Source material →
:::
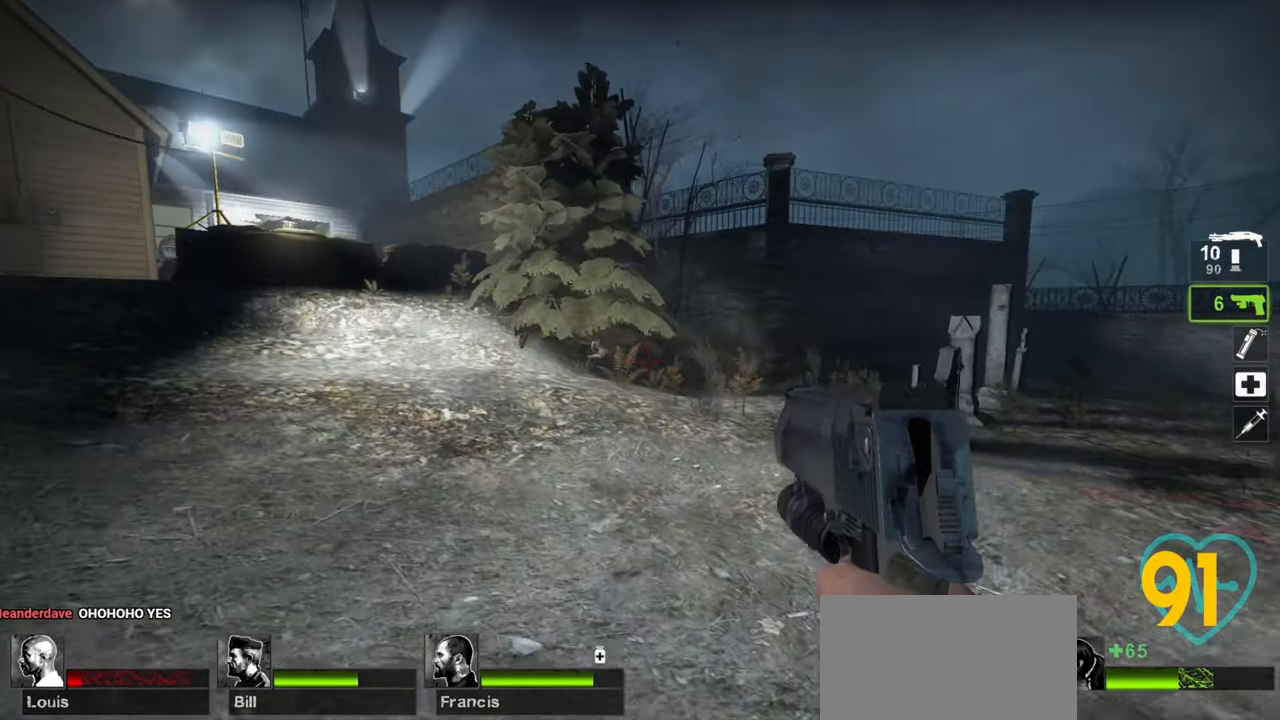
{"keys": ["a", "s"], "mouse": [], "mouse_move": "still", "events": [[183, "w", "up"], [267, "s", "down"]]}
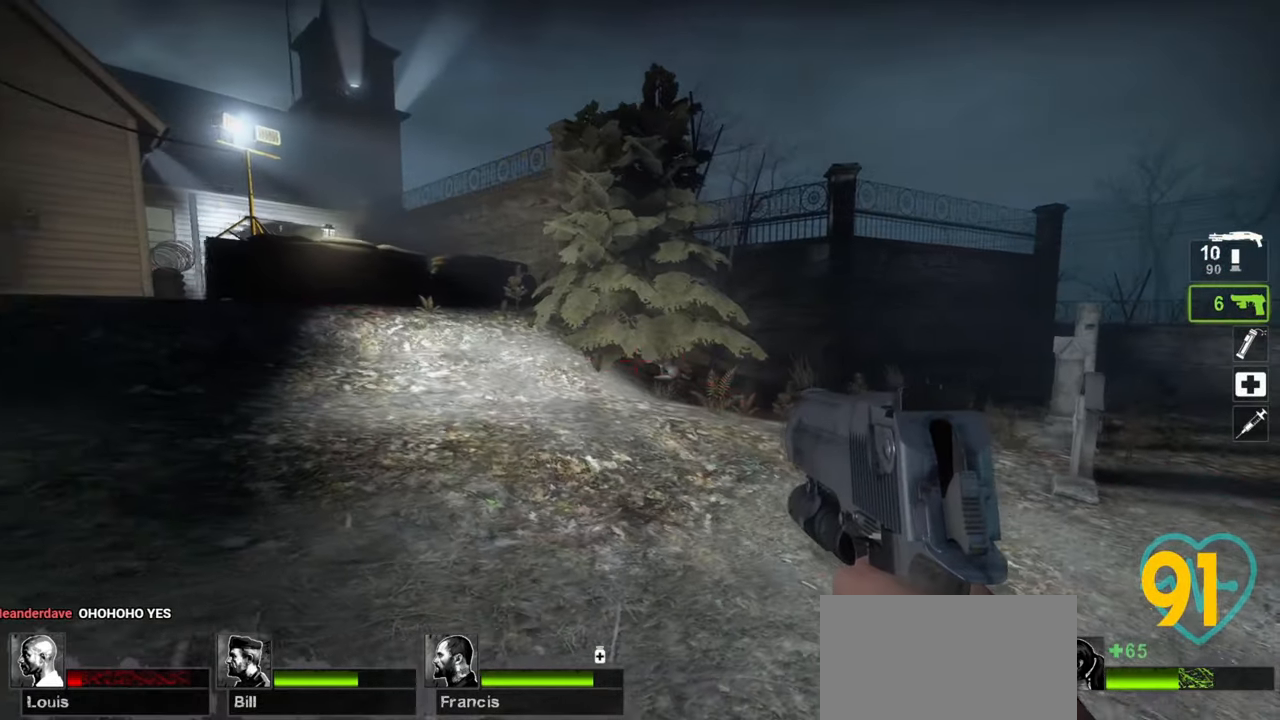
{"keys": ["a"], "mouse": [], "mouse_move": "right", "events": [[100, "s", "up"], [233, "d", "down"], [333, "d", "up"]]}
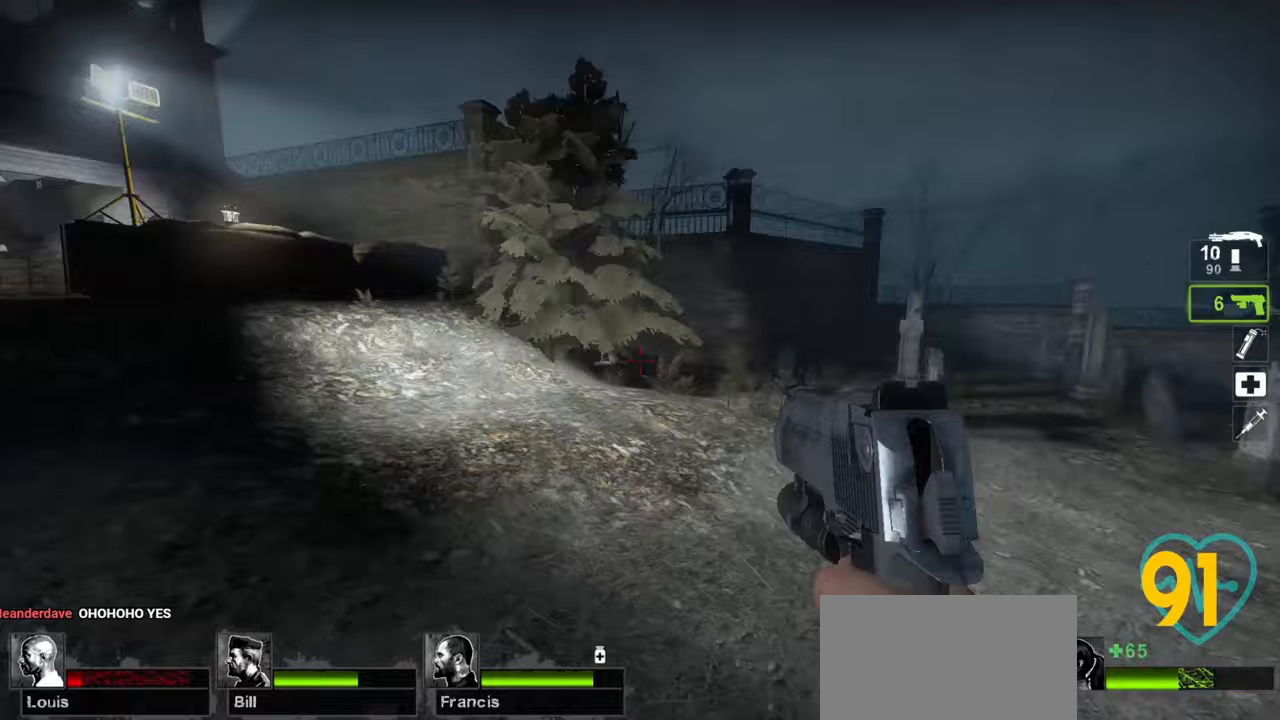
{"keys": ["ctrl"], "mouse": [], "mouse_move": "right", "events": [[17, "a", "up"], [17, "d", "down"], [150, "a", "down"], [150, "d", "up"], [300, "a", "up"], [350, "d", "down"], [400, "ctrl", "down"], [450, "d", "up"]]}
:::
Your instructions →
Copy the data above word for word. Pictures stay out.

Response for this exercise →
{"keys": ["a", "s"], "mouse": [], "mouse_move": "still", "events": [[183, "w", "up"], [267, "s", "down"]]}
{"keys": ["a"], "mouse": [], "mouse_move": "right", "events": [[100, "s", "up"], [233, "d", "down"], [333, "d", "up"]]}
{"keys": ["ctrl"], "mouse": [], "mouse_move": "right", "events": [[17, "a", "up"], [17, "d", "down"], [150, "a", "down"], [150, "d", "up"], [300, "a", "up"], [350, "d", "down"], [400, "ctrl", "down"], [450, "d", "up"]]}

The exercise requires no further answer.